Mr. Sheikh was in Michigan at the time. He sobbed as he watched TV reports on the ruling. “The sense of loss was visceral,” he told me. “It was as if something very important had been snatched away.” His parents called to ask if he was O.K. “Why shouldn’t I be O.K.?” he replied. They told him they were concerned about the Michigan cold, but, he said, “They were obviously concerned about the impact of the law on me.”
Two days before I met Mr. Sheikh, and his colleague from the Alternative Law Forum, Arvind Narrain, the Supreme Court had decided to look at Section 377 again. The two lawyers were jubilant.
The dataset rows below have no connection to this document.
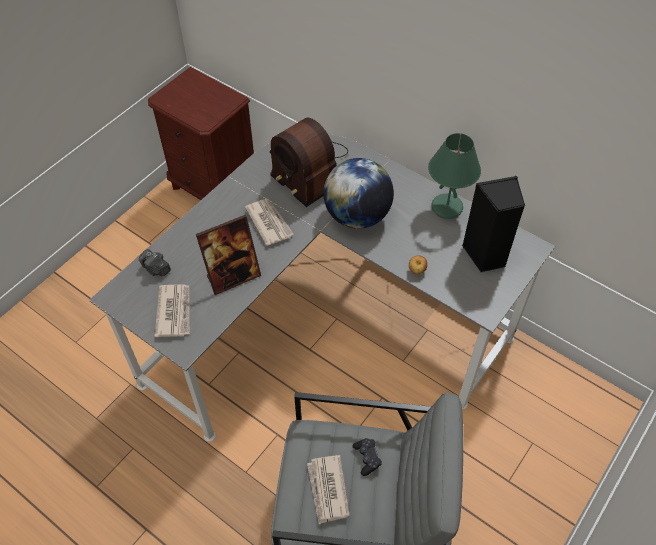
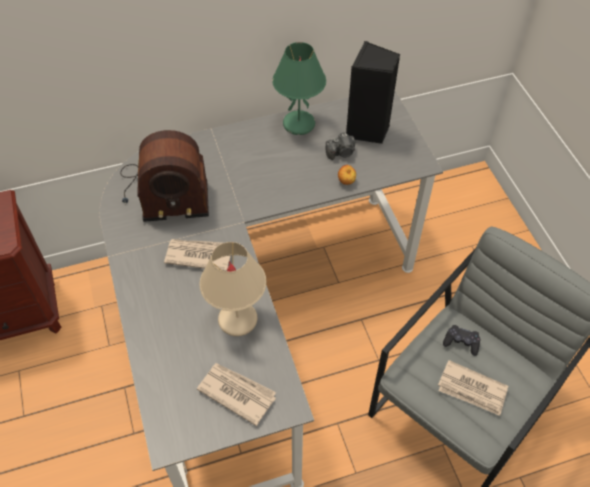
camera: 55 degrees left, 0 degrees up
camera [139,249,171,276] -> camera moved to [326,133,355,160]
picture frame [196,215,261,295] -> beige table lamp [200,242,267,336]
globe [323,158,394,229] -> none

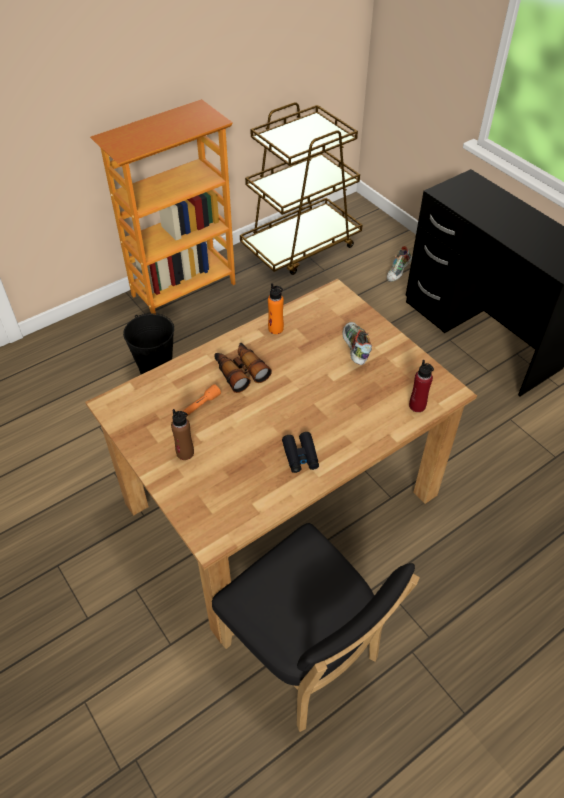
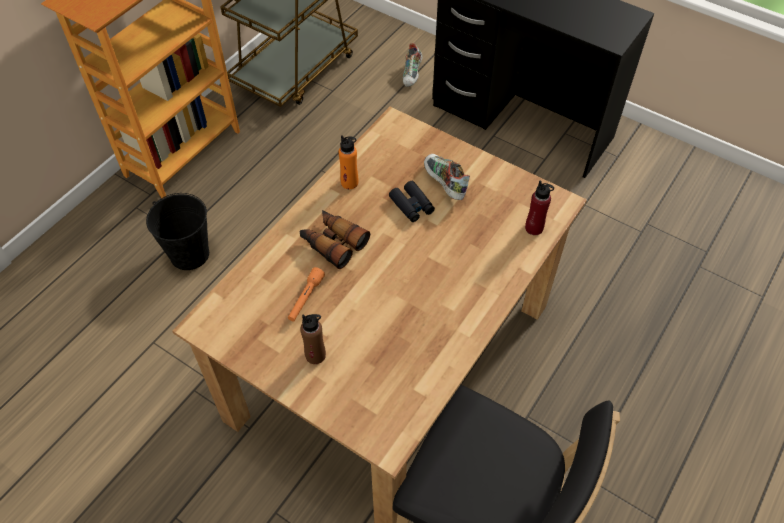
camera: 20 degrees left, 5 degrees up
black binoculars [282,432,319,473] -> black binoculars moved to [389,181,435,222]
Not only is it rare for the court to admit a curative petition to reverse one of its rulings, but the order also suggested that there would be a finding on the constitutionality of Section 377, which would have to address issues of privacy, dignity and freedom of expression.
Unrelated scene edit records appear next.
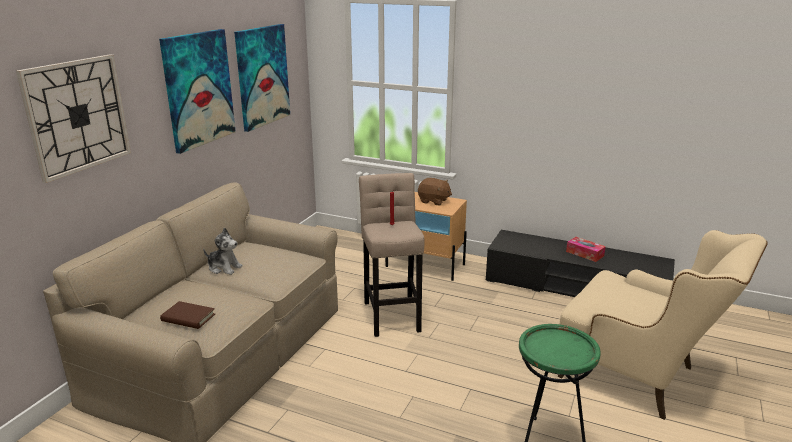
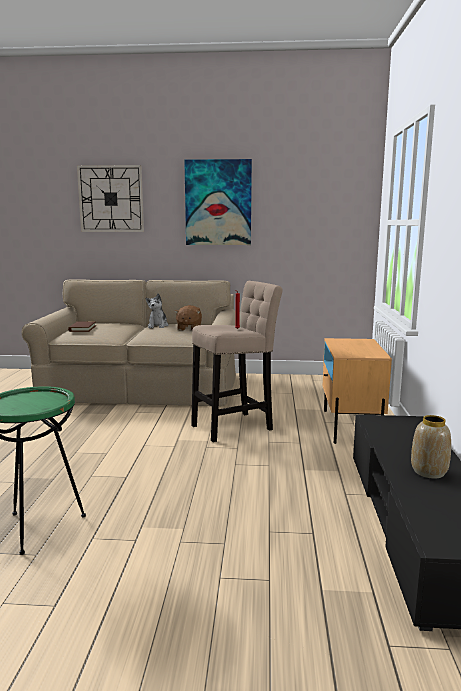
camera: 70 degrees right, 10 degrees down
picture [234,24,290,132] -> none
brown plush toy [418,178,452,205] -> brown plush toy moved to [174,305,202,330]
beige armchair [558,230,768,420] -> none
tissue box [566,237,606,262] -> vase [411,415,451,479]

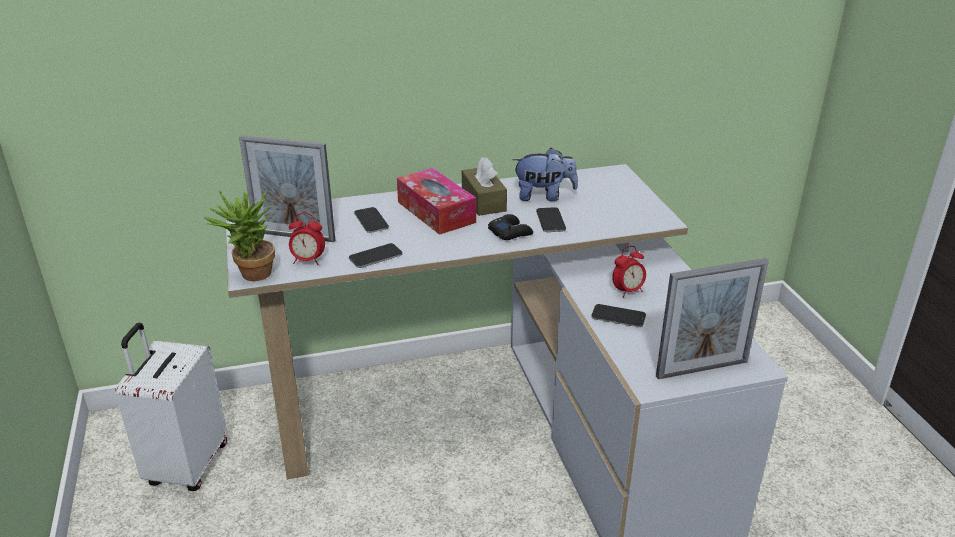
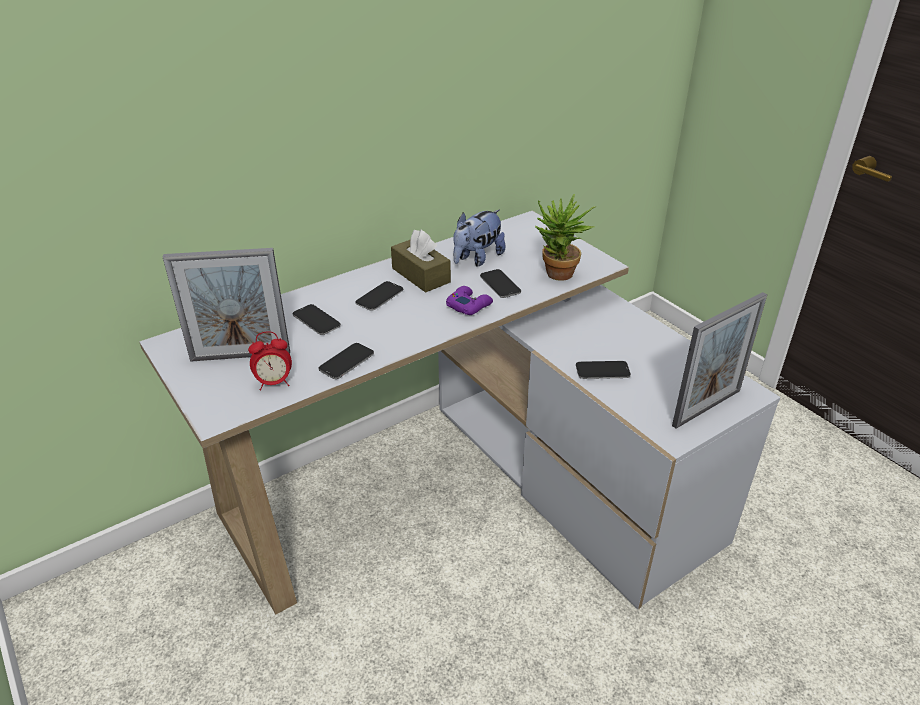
camera: 20 degrees left, 5 degrees up
white suitcase [115,323,227,491] -> none
potted plant [204,190,275,281] -> potted plant moved to [535,193,596,281]
tissue box [397,168,476,235] -> phone [355,281,403,311]
black game controller [488,214,533,240] -> purple game controller [446,286,493,315]
plush toy [512,148,578,201] -> plush toy turned 150 degrees clockwise [453,210,505,266]
alarm clock [612,246,646,298] -> none

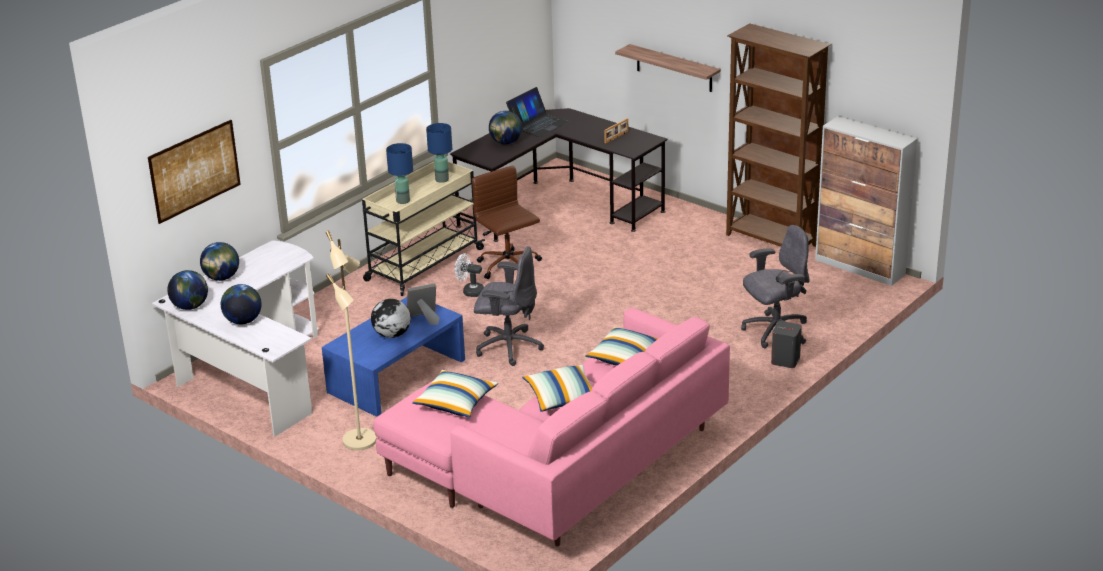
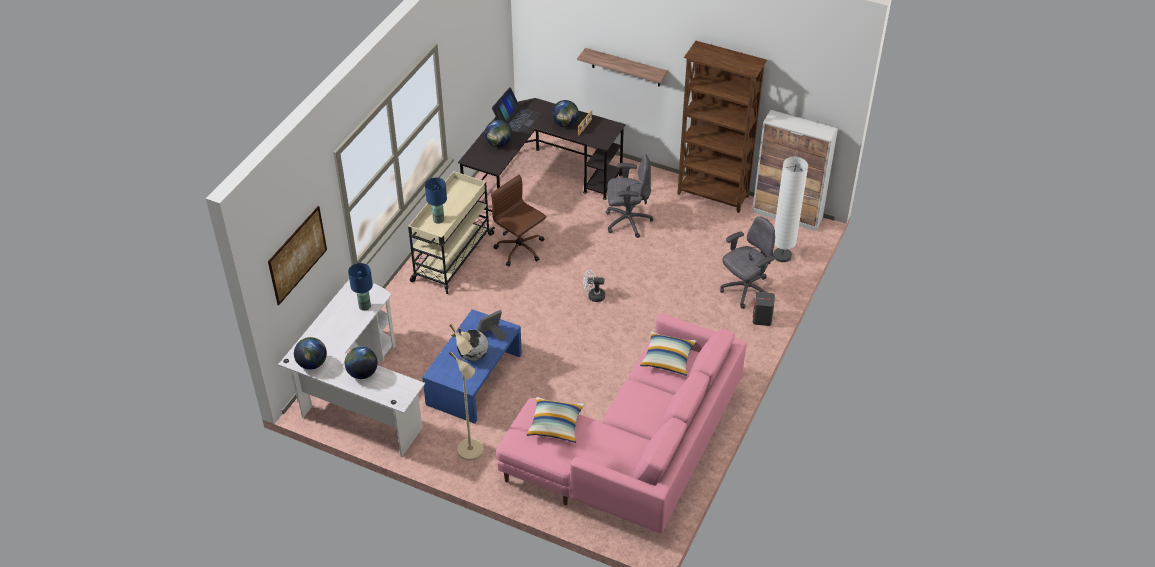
camera: 15 degrees left, 15 degrees up
globe [200,242,239,281] -> globe moved to [552,100,579,127]
blue table lamp [426,123,452,183] -> blue table lamp moved to [348,263,373,311]
white fan [455,253,484,297] -> white fan moved to [583,269,605,302]
grey office chair [474,246,544,366] -> grey office chair moved to [605,154,653,238]
pillow [522,365,593,412] -> none
none -> white floor lamp [773,157,808,262]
The case of Section 377 presents India with a moral predicament. It was not ancient India that proscribed homosexuality; the English colonizers gave India the law. India made it its own; the English have long since disowned it. Is India obliged forever to revise its morality in accordance with changing norms in the West?
The two lawyers had thought hard about how India could find its own moral center. It is a country where young heterosexual couples face almost as much pressure as homosexual ones over love that crosses caste or religious lines. Just this month, a low-caste man in Tamil Nadu state, in the southeast, was hacked to death for marrying above his station. Mr. Narrain wondered if, in this context, it might be possible to conceive of a right broader and more basic: “Could one talk of a ‘right to love’ in the Indian constitutional framework?”
I had never heard of such a thing. A right to love? Does it exist anywhere?
“No,” Mr. Sheikh said, “and till now it has largely been regarded as a T-shirt right.” But the day before, the two lawyers had been at a conference, and the language of a right to love had come up — an enshrined right for any person to love and make a life with the person of her or his choosing.
This would be momentous in India, where society still views marriage as a contract between families. But a right to love would be revolutionary for the whole world and would make India something of a pioneer in international human rights. It would not merely help India find its moral center; it would help the world forge a path forward.
A right to love would always have been a dream, but in the present climate in India, even basic rights are out of reach. A majoritarian wave is sweeping across the country. Prime Minister Narendra Modi’s government is seeking to impose its politicized version of Hinduism not just in people’s bedrooms but in their universities and even in their diets. Last year, some states where Mr. Modi’s party came to power introduced new laws banning the consumption of beef. At this year’s gay pride event, Mr. Sheikh carried a new sign: “Beef Eater/Man Lover.”
Last December, the opposition leader Shashi Tharoor introduced a bill in Parliament that would decriminalize all consensual sex between adults, regardless of gender. The ruling party defeated it 71-24. He reintroduced it earlier this month, and it was defeated again. It is now up to the judiciary to lead the way toward gay rights. Mr. Sheikh hopes that when the Supreme Court rehears the case on Section 377, it will overturn the law.
The gay rights movement has often dreamed biggest at the worst of times. This is a bad time in India, a time of curtailed freedoms and creeping authoritarianism. In such an atmosphere, there is something wonderful in the idea of a court in this once great democracy replacing an outdated Victorian law with something as simple and attractive as an unalienable right to love.
Aatish Taseer is the author, most recently, of the novel “The Way Things Were” and a contributing opinion writer.